Exercise details: Although the material holds pictures, none belong in the copy; transcribe exactly, and only, the lines from the one with "X157353000Y-89003000I-381000J0D01*" through the end.

Information supplied:
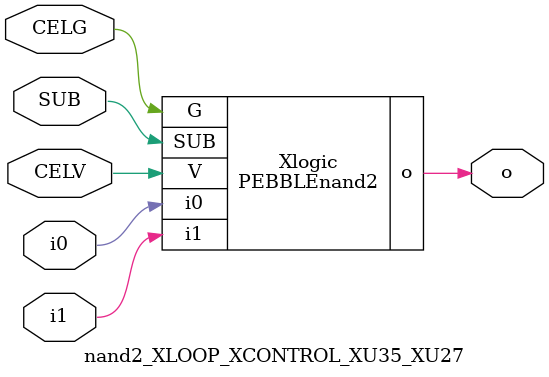
<source format=v>



module PEBBLEnand2 ( o, G, SUB, V, i0, i1 );

  input i0;
  input V;
  input i1;
  input G;
  output o;
  input SUB;
endmodule

//Celera Confidential Do Not Copy nand2_XLOOP_XCONTROL_XU35_XU27
//Celera Confidential Symbol Generator
//5V NAND2
module nand2_XLOOP_XCONTROL_XU35_XU27 (CELV,CELG,i0,i1,o,SUB);
input CELV;
input CELG;
input i0;
input i1;
input SUB;
output o;

//Celera Confidential Do Not Copy nand2
PEBBLEnand2 Xlogic(
.V (CELV),
.i0 (i0),
.i1 (i1),
.o (o),
.SUB (SUB),
.G (CELG)
);
//,diesize,PEBBLEnand2

//Celera Confidential Do Not Copy Module End
//Celera Schematic Generator
endmodule

</source>
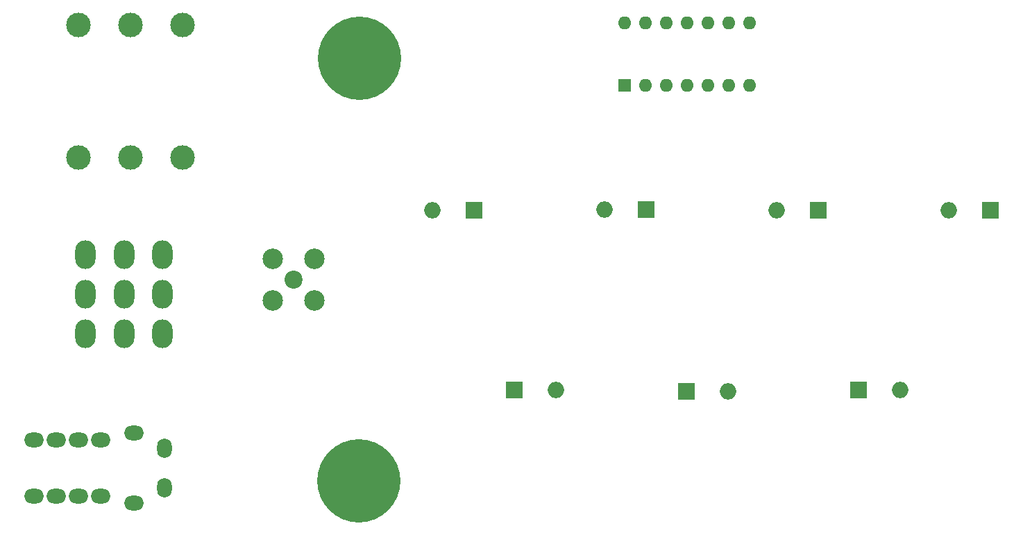
<source format=gts>
%TF.GenerationSoftware,KiCad,Pcbnew,8.0.1*%
%TF.CreationDate,2024-03-27T19:35:34-03:00*%
%TF.ProjectId,ampsight,616d7073-6967-4687-942e-6b696361645f,rev?*%
%TF.SameCoordinates,Original*%
%TF.FileFunction,Soldermask,Top*%
%TF.FilePolarity,Negative*%
%FSLAX46Y46*%
G04 Gerber Fmt 4.6, Leading zero omitted, Abs format (unit mm)*
G04 Created by KiCad (PCBNEW 8.0.1) date 2024-03-27 19:35:34*
%MOMM*%
%LPD*%
G01*
G04 APERTURE LIST*
%ADD10R,2.000000X2.000000*%
%ADD11O,2.000000X2.000000*%
%ADD12R,1.600000X1.600000*%
%ADD13O,1.600000X1.600000*%
%ADD14C,10.160000*%
%ADD15O,2.500000X3.500000*%
%ADD16O,2.400000X1.800000*%
%ADD17O,1.800000X2.400000*%
%ADD18C,3.000000*%
%ADD19C,2.200000*%
%ADD20C,2.500000*%
G04 APERTURE END LIST*
D10*
%TO.C,R7*%
X200000000Y-91055000D03*
D11*
X194920000Y-91055000D03*
%TD*%
%TO.C,R6*%
X189000000Y-112945000D03*
D10*
X183920000Y-112945000D03*
%TD*%
%TO.C,R5*%
X179000000Y-91055000D03*
D11*
X173920000Y-91055000D03*
%TD*%
%TO.C,R4*%
X168000000Y-113111666D03*
D10*
X162920000Y-113111666D03*
%TD*%
%TO.C,R3*%
X158000000Y-90971666D03*
D11*
X152920000Y-90971666D03*
%TD*%
%TO.C,R2*%
X147000000Y-112945000D03*
D10*
X141920000Y-112945000D03*
%TD*%
%TO.C,R1*%
X137040000Y-91055000D03*
D11*
X131960000Y-91055000D03*
%TD*%
D12*
%TO.C,SW1*%
X155375000Y-75767500D03*
D13*
X157915000Y-75767500D03*
X160455000Y-75767500D03*
X162995000Y-75767500D03*
X165535000Y-75767500D03*
X168075000Y-75767500D03*
X170615000Y-75767500D03*
X170615000Y-68147500D03*
X168075000Y-68147500D03*
X165535000Y-68147500D03*
X162995000Y-68147500D03*
X160455000Y-68147500D03*
X157915000Y-68147500D03*
X155375000Y-68147500D03*
%TD*%
D14*
%TO.C,J7*%
X123000000Y-72500000D03*
%TD*%
D15*
%TO.C,SW2*%
X89600000Y-96420000D03*
X94300000Y-96420000D03*
X99000000Y-96420000D03*
X89600000Y-101250000D03*
X94300000Y-101250000D03*
X99000000Y-101250000D03*
X89600000Y-106080000D03*
X94300000Y-106080000D03*
X99000000Y-106080000D03*
%TD*%
D14*
%TO.C,J8*%
X122980000Y-124020000D03*
%TD*%
D16*
%TO.C,J2*%
X95500000Y-118250000D03*
X91450000Y-119050000D03*
X91450000Y-125950000D03*
X88750000Y-119050000D03*
X88750000Y-125950000D03*
X86050000Y-119050000D03*
X86050000Y-125950000D03*
X83350000Y-119050000D03*
X83350000Y-125950000D03*
D17*
X99240000Y-120100000D03*
X99250000Y-124900000D03*
D16*
X95500000Y-126750000D03*
%TD*%
D18*
%TO.C,J1*%
X95085000Y-84615000D03*
X95085000Y-68385000D03*
X88735000Y-84615000D03*
X88735000Y-68385000D03*
X101435000Y-84615000D03*
X101435000Y-68385000D03*
%TD*%
D19*
%TO.C,J6*%
X114960000Y-99540000D03*
D20*
X112420000Y-97000000D03*
X112420000Y-102080000D03*
X117500000Y-97000000D03*
X117500000Y-102080000D03*
%TD*%
M02*

</source>
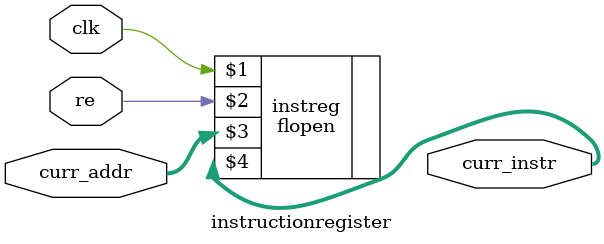
<source format=sv>
module instructionregister(input logic clk,
									input logic re,  					//read enable
									input logic [15:0]curr_addr,	//current address from program counter
									output logic [15:0]curr_instr); //outputs current instruction
							 
	flopen instreg(clk, re, curr_addr, curr_instr);
endmodule
</source>
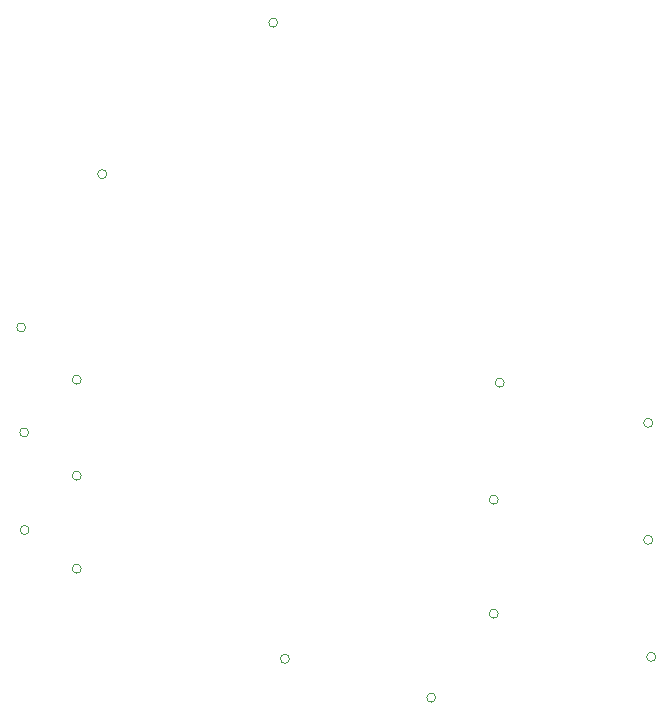
<source format=gbo>
%TF.GenerationSoftware,KiCad,Pcbnew,(6.0.9)*%
%TF.CreationDate,2022-12-21T18:09:38-05:00*%
%TF.ProjectId,MotorTestingFixture,4d6f746f-7254-4657-9374-696e67466978,v1*%
%TF.SameCoordinates,Original*%
%TF.FileFunction,Legend,Bot*%
%TF.FilePolarity,Positive*%
%FSLAX46Y46*%
G04 Gerber Fmt 4.6, Leading zero omitted, Abs format (unit mm)*
G04 Created by KiCad (PCBNEW (6.0.9)) date 2022-12-21 18:09:38*
%MOMM*%
%LPD*%
G01*
G04 APERTURE LIST*
%ADD10C,0.120000*%
G04 APERTURE END LIST*
D10*
%TO.C,J4*%
X138981000Y-102362000D02*
G75*
G03*
X138981000Y-102362000I-381000J0D01*
G01*
%TO.C,J10*%
X144272000Y-95250000D02*
G75*
G03*
X144272000Y-95250000I-381000J0D01*
G01*
%TO.C,J13*%
X104558501Y-88162000D02*
G75*
G03*
X104558501Y-88162000I-381000J0D01*
G01*
%TO.C,J15*%
X157353000Y-79097000D02*
G75*
G03*
X157353000Y-79097000I-381000J0D01*
G01*
%TO.C,J11*%
X144272000Y-85598000D02*
G75*
G03*
X144272000Y-85598000I-381000J0D01*
G01*
%TO.C,J17*%
X157607000Y-98909000D02*
G75*
G03*
X157607000Y-98909000I-381000J0D01*
G01*
%TO.C,J7*%
X108966000Y-91440000D02*
G75*
G03*
X108966000Y-91440000I-381000J0D01*
G01*
%TO.C,J12*%
X104267000Y-71017000D02*
G75*
G03*
X104267000Y-71017000I-381000J0D01*
G01*
%TO.C,J8*%
X108966000Y-83566000D02*
G75*
G03*
X108966000Y-83566000I-381000J0D01*
G01*
%TO.C,J3*%
X111125000Y-58039000D02*
G75*
G03*
X111125000Y-58039000I-381000J0D01*
G01*
%TO.C,J5*%
X126592000Y-99070000D02*
G75*
G03*
X126592000Y-99070000I-381000J0D01*
G01*
%TO.C,J6*%
X108966000Y-75438000D02*
G75*
G03*
X108966000Y-75438000I-381000J0D01*
G01*
%TO.C,J16*%
X157353000Y-89003000D02*
G75*
G03*
X157353000Y-89003000I-381000J0D01*
G01*
%TO.C,J9*%
X144780000Y-75692000D02*
G75*
G03*
X144780000Y-75692000I-381000J0D01*
G01*
%TO.C,J2*%
X125603000Y-45212000D02*
G75*
G03*
X125603000Y-45212000I-381000J0D01*
G01*
%TO.C,J14*%
X104521000Y-79907000D02*
G75*
G03*
X104521000Y-79907000I-381000J0D01*
G01*
%TD*%
M02*

</source>
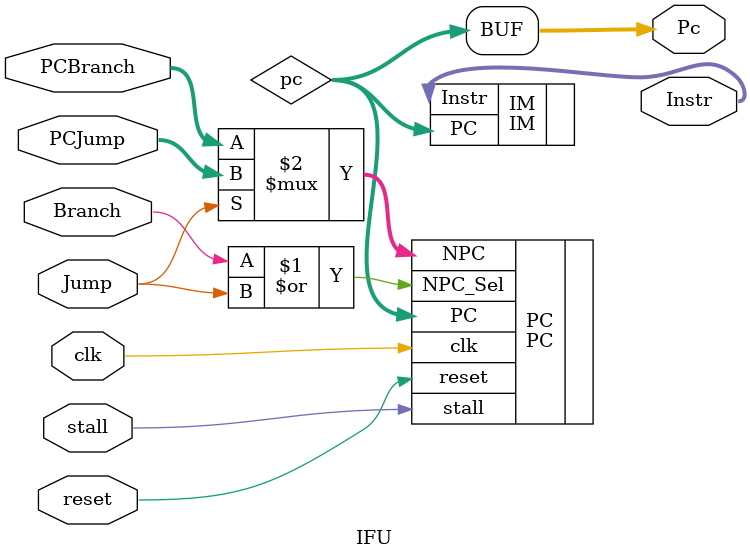
<source format=v>
`timescale 1ns / 1ps
module IFU(
	input clk, reset, stall, Branch, Jump, 
	input [31:0] PCBranch, PCJump, 
	output [31:0] Instr, Pc
    );

	wire [31:0] pc;
	PC PC(
		.clk(clk),.reset(reset),.stall(stall),
		.NPC_Sel(Branch | Jump),
		.NPC(Jump ? PCJump : PCBranch),
		.PC(pc)
		);
	IM IM(.PC(pc),.Instr(Instr));
	assign Pc = pc;

endmodule

</source>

Solution below:
X157353000Y-89003000I-381000J0D01*
G01*
%TO.C,J9*%
X144780000Y-75692000D02*
G75*
G03*
X144780000Y-75692000I-381000J0D01*
G01*
%TO.C,J2*%
X125603000Y-45212000D02*
G75*
G03*
X125603000Y-45212000I-381000J0D01*
G01*
%TO.C,J14*%
X104521000Y-79907000D02*
G75*
G03*
X104521000Y-79907000I-381000J0D01*
G01*
%TD*%
M02*

</source>
<source format=v>
`timescale 1ns / 1ps
module IFU(
	input clk, reset, stall, Branch, Jump, 
	input [31:0] PCBranch, PCJump, 
	output [31:0] Instr, Pc
    );

	wire [31:0] pc;
	PC PC(
		.clk(clk),.reset(reset),.stall(stall),
		.NPC_Sel(Branch | Jump),
		.NPC(Jump ? PCJump : PCBranch),
		.PC(pc)
		);
	IM IM(.PC(pc),.Instr(Instr));
	assign Pc = pc;

endmodule

</source>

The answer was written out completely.